Leur guide traversa la pièce vers une autre porte au fond de la pièce, qui débouchait sur un vieil escalier de pierre, plongé dans le noir. Alors, le guide ralluma la lanterne qu'il tenait depuis le début, et prit la tête du convoi.

L'escalier menait jusqu'à un souterrain, qui était beaucoup plus large, et surtout, bien éclairé.

- C'est par ici, dit le guide.

Le groupe le suivit, durant de longues minutes. L'écho des murs faisait se répéter mille fois chaque pas.

- Où allons nous ? Demanda Tengaro, à voix basse.

- Au quartier général, répondit le guide. On y est bientôt.

De fait, ils arrivèrent bientôt devant une porte en métal dans le mur. Le guide sortit un trousseau de clef, ouvrit la porte et invita le groupe à entrer. Ils parcoururent un enchaînement de salles petites et grandes, de couloirs et d'escaliers, avant d'arriver dans une immense salle, qui débordait d'activité. De nombreuses personnes étaient affairées à organiser des comptes, à compiler des dossiers et à traiter diverses informations. D'autres étaient scotchés à des écrans, qui retransmettaient les données vidéo de lacrimas de surveillance, installées à chaque entrée du souterrain. Au fond, quelques personnes - six ou sept - étaient penchées sur une table, et étudiaient une carte détaillée du château royal. Le guide se dirigea vers eux, et ils redressèrent la tête. Ils regardèrent le groupe de mages d'un air solennel.

- Bienvenue parmi nous, dit celui qui semblait être le chef.

Il fixa Juvia et ajouta :

- Il y a bien longtemps que ces lieux n'avaient pas été honorés d'une présence royale.

- Juvia … euh … balbutia la jeune femme, qui ne savait pas où se mettre.

- Passons, dit Neit.
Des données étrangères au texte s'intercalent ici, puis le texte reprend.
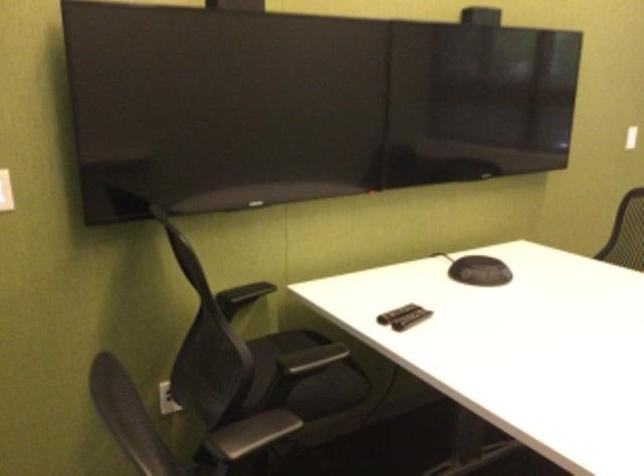
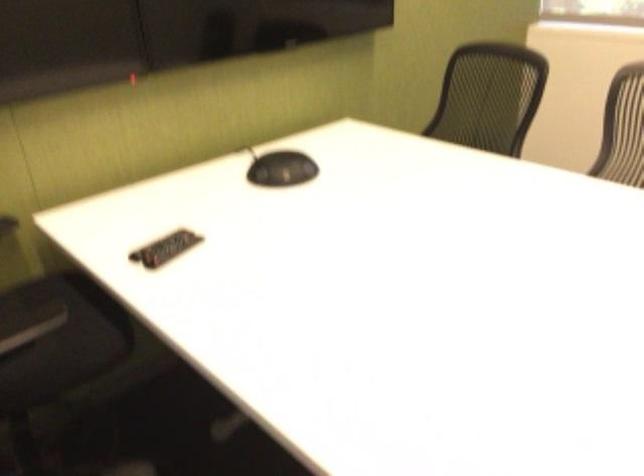
The point at (409,317) is marked in the first image. Where is the corresponding point in the second image?

(165, 248)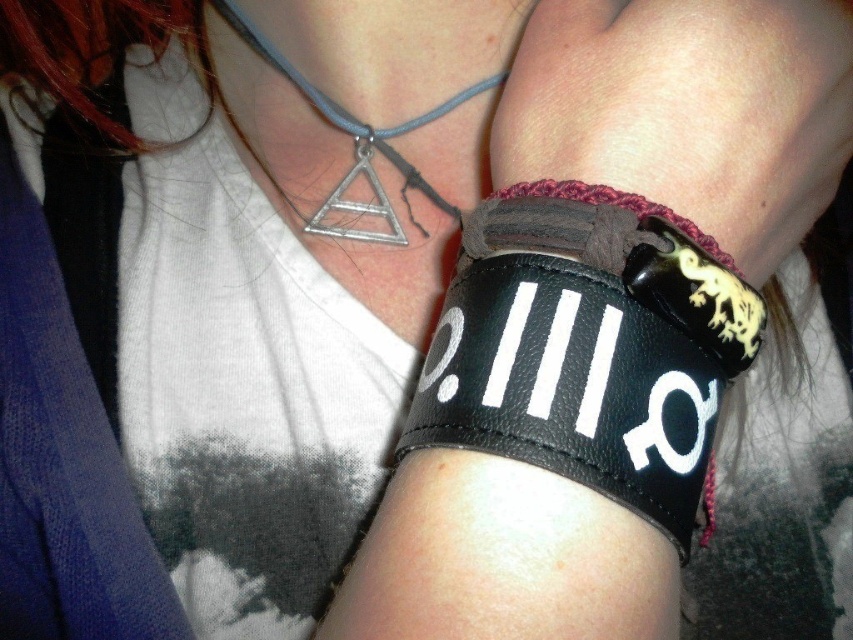
You are a photographer adjusting your camera settings to focus on a specific point in the image. The point you want to focus on is located at coordinates point (682, 184). Given that the camera can only focus on objects within 12 inches from the lens, will this point be in focus?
Comment vont les affaires ?

- Ma foi, fort bien. On va vous montrer vos quartiers, pour que vous puissiez vous installer et vous reposer. Il faudra être au maximum de soi-même, demain soir. Espero ! Montre-leur leurs quartiers !

Le dénommé Espero se retourna. Pour être précis, il se laissa tomber de l'épaule de son partenaire, car c'était un Exceed. Sa fourrure était aussi noire que du charbon, et il portait des lunettes de pilote relevées sur le front. Sa partenaire - une jeune femme, affairée à superviser les écrans de contrôle - se retourna, et dit :

- Tu vas où comme …

Les mots lui manquèrent quand elle vit Blueberry, au milieu du groupe d'arrivants.

- Bakhiet ! S'exclama-t-elle.

Et de lui sauter dessus, bousculant au passage Tengaro, lequel oublia tout grief pour un sourire entendu adressé à son ami.